How It Differs From a Pilot Study

People sometimes confuse preliminary analysis with a pilot study, but they serve different purposes. A pilot study is a small-scale test of an entire research procedure before a full trial begins. You’re checking whether the recruitment process works, whether participants understand the instructions, whether the intervention can be delivered as planned. It tests logistics and feasibility.

Preliminary analysis, by contrast, happens after you’ve already collected your actual data. You’re not testing whether the study design works; you’re preparing the data you’ve gathered so that your formal analysis is sound. A preliminary study might also be conducted before a trial to collect data that helps with planning, such as checking assumptions used in sample size calculations. But neither of these is the same as the preliminary analysis phase of working with your final dataset.

One useful distinction from field trial methodology: no specific type of preliminary study is always essential, but a pilot study should always be planned. Preliminary analysis of collected data, similarly, isn’t optional. Skipping it means you’re building conclusions on data you haven’t verified.

The Risk of Looking Too Early

There’s an important ethical dimension to preliminary analysis that researchers need to be aware of. Peeking at your data with the intention of finding statistically significant results, then adjusting your analysis or hypothesis to match, is a practice known as p-hacking or data dredging. It involves running multiple tests or comparisons until something crosses the threshold for statistical significance, then reporting that result as though it were planned from the beginning.

This practice is considered a major contributor to false and non-reproducible findings in published research. Studies have shown that an unusually large number of published results barely pass the standard significance threshold of p < 0.05, suggesting that some of these findings may be artifacts of selective analysis rather than genuine effects. The concern has grown enough that some researchers have called for redefining the significance threshold entirely.

Legitimate preliminary analysis avoids this trap by focusing on data quality and assumption checking rather than hypothesis testing. You’re looking at whether the data is clean and suitable for analysis, not at whether your hypothesis is supported. The distinction matters: checking whether your data is normally distributed is appropriate at this stage, but running your primary analysis “just to see” and then adjusting your approach based on the result crosses a line.

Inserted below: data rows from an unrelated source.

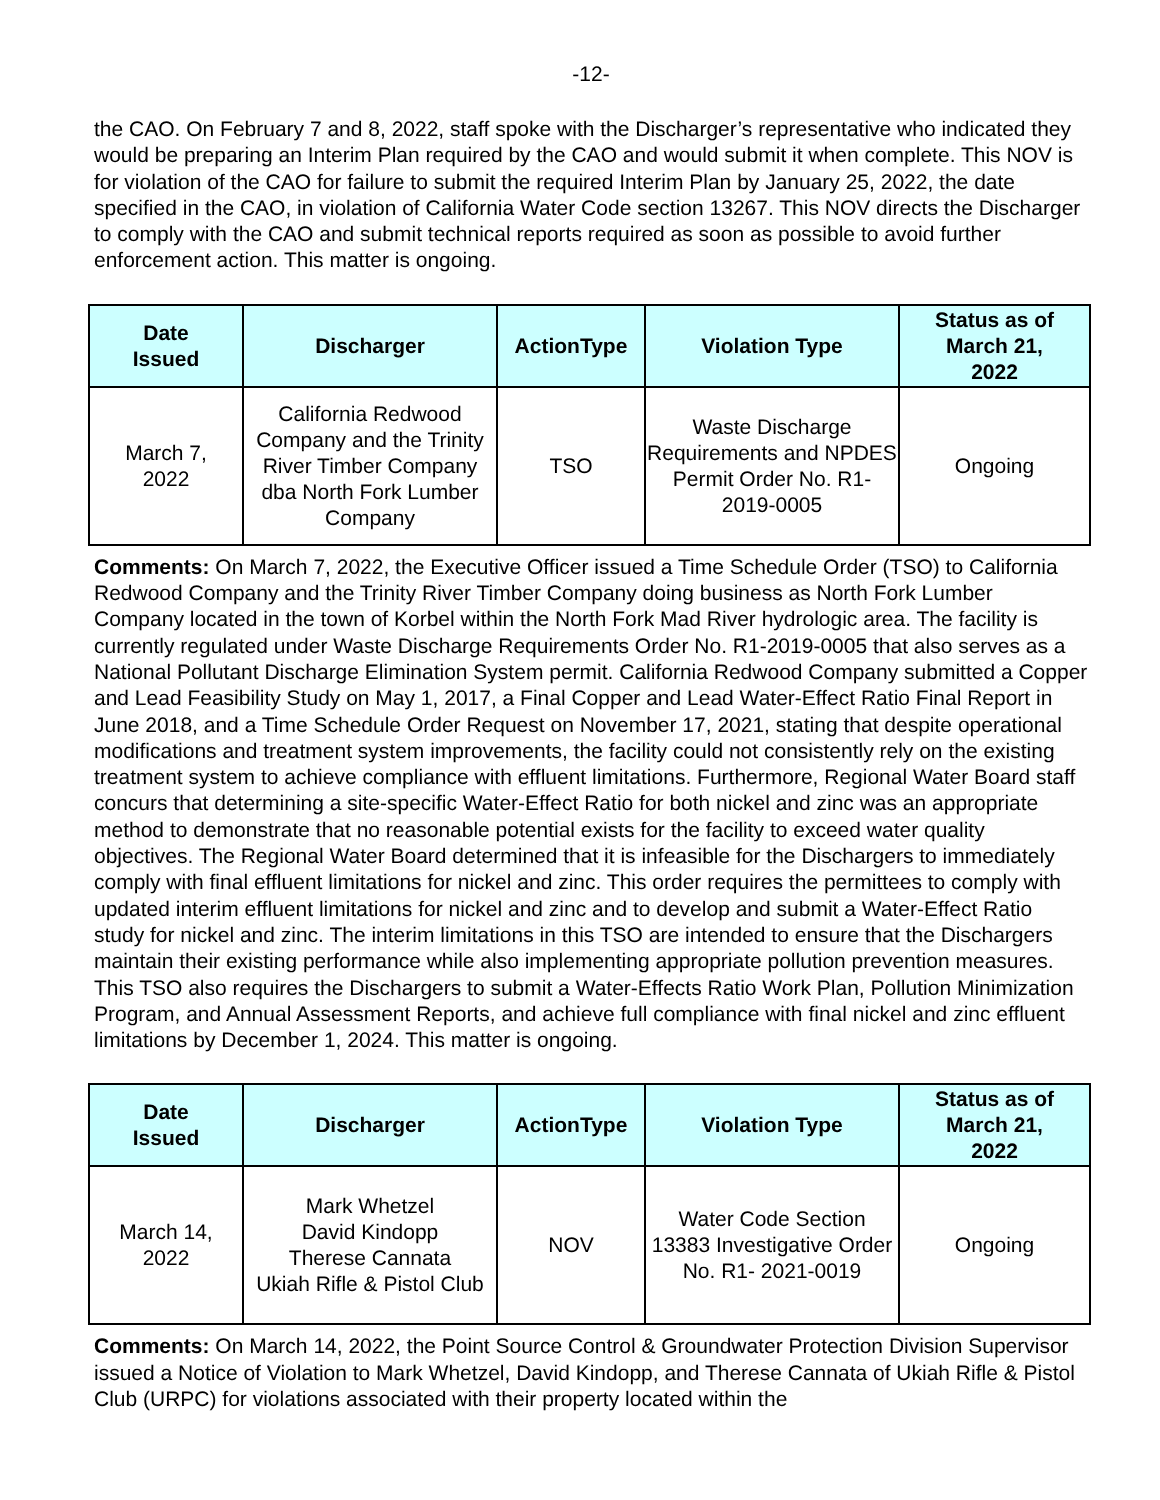-12-
the CAO. On February 7 and 8, 2022, staff spoke with the Discharger’s representative who indicated they would be preparing an Interim Plan required by the CAO and would submit it when complete. This NOV is for violation of the CAO for failure to submit the required Interim Plan by January 25, 2022, the date specified in the CAO, in violation of California Water Code section 13267. This NOV directs the Discharger to comply with the CAO and submit technical reports required as soon as possible to avoid further enforcement action. This matter is ongoing.
| Date Issued | Discharger | ActionType | Violation Type | Status as of March 21, 2022 |
| --- | --- | --- | --- | --- |
| March 7, 2022 | California Redwood Company and the Trinity River Timber Company dba North Fork Lumber Company | TSO | Waste Discharge Requirements and NPDES Permit Order No. R1-2019-0005 | Ongoing |
Comments: On March 7, 2022, the Executive Officer issued a Time Schedule Order (TSO) to California Redwood Company and the Trinity River Timber Company doing business as North Fork Lumber Company located in the town of Korbel within the North Fork Mad River hydrologic area. The facility is currently regulated under Waste Discharge Requirements Order No. R1-2019-0005 that also serves as a National Pollutant Discharge Elimination System permit. California Redwood Company submitted a Copper and Lead Feasibility Study on May 1, 2017, a Final Copper and Lead Water-Effect Ratio Final Report in June 2018, and a Time Schedule Order Request on November 17, 2021, stating that despite operational modifications and treatment system improvements, the facility could not consistently rely on the existing treatment system to achieve compliance with effluent limitations. Furthermore, Regional Water Board staff concurs that determining a site-specific Water-Effect Ratio for both nickel and zinc was an appropriate method to demonstrate that no reasonable potential exists for the facility to exceed water quality objectives. The Regional Water Board determined that it is infeasible for the Dischargers to immediately comply with final effluent limitations for nickel and zinc. This order requires the permittees to comply with updated interim effluent limitations for nickel and zinc and to develop and submit a Water-Effect Ratio study for nickel and zinc. The interim limitations in this TSO are intended to ensure that the Dischargers maintain their existing performance while also implementing appropriate pollution prevention measures. This TSO also requires the Dischargers to submit a Water-Effects Ratio Work Plan, Pollution Minimization Program, and Annual Assessment Reports, and achieve full compliance with final nickel and zinc effluent limitations by December 1, 2024. This matter is ongoing.
| Date Issued | Discharger | ActionType | Violation Type | Status as of March 21, 2022 |
| --- | --- | --- | --- | --- |
| March 14, 2022 | Mark Whetzel David Kindopp Therese Cannata Ukiah Rifle & Pistol Club | NOV | Water Code Section 13383 Investigative Order No. R1- 2021-0019 | Ongoing |
Comments: On March 14, 2022, the Point Source Control & Groundwater Protection Division Supervisor issued a Notice of Violation to Mark Whetzel, David Kindopp, and Therese Cannata of Ukiah Rifle & Pistol Club (URPC) for violations associated with their property located within the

What Preliminary Analysis Looks Like in Practice

A typical preliminary analysis in a quantitative study follows a rough sequence. First, you import your data and check for obvious errors: impossible values, mismatched formats, duplicate entries. Next, you assess how much data is missing and decide on a strategy for handling it. Then you examine the distribution of each variable, looking at summary statistics and visual plots. You check for outliers and investigate whether they’re genuine or erroneous. Finally, you test the statistical assumptions required by your planned analysis and, if necessary, choose alternative methods that fit the data better.

The whole process produces what’s sometimes called a “data quality report” that documents every decision made: which cases were removed, how missing values were handled, which assumptions were tested and what the results were. This documentation is important for transparency. Another researcher should be able to look at your preliminary analysis decisions and understand exactly how the raw data became the analyzed dataset.

In qualitative work, the equivalent is a codebook: a document listing every code, its definition, and examples of text that fits each code. This codebook evolves during preliminary analysis and becomes the backbone of the full thematic analysis that follows.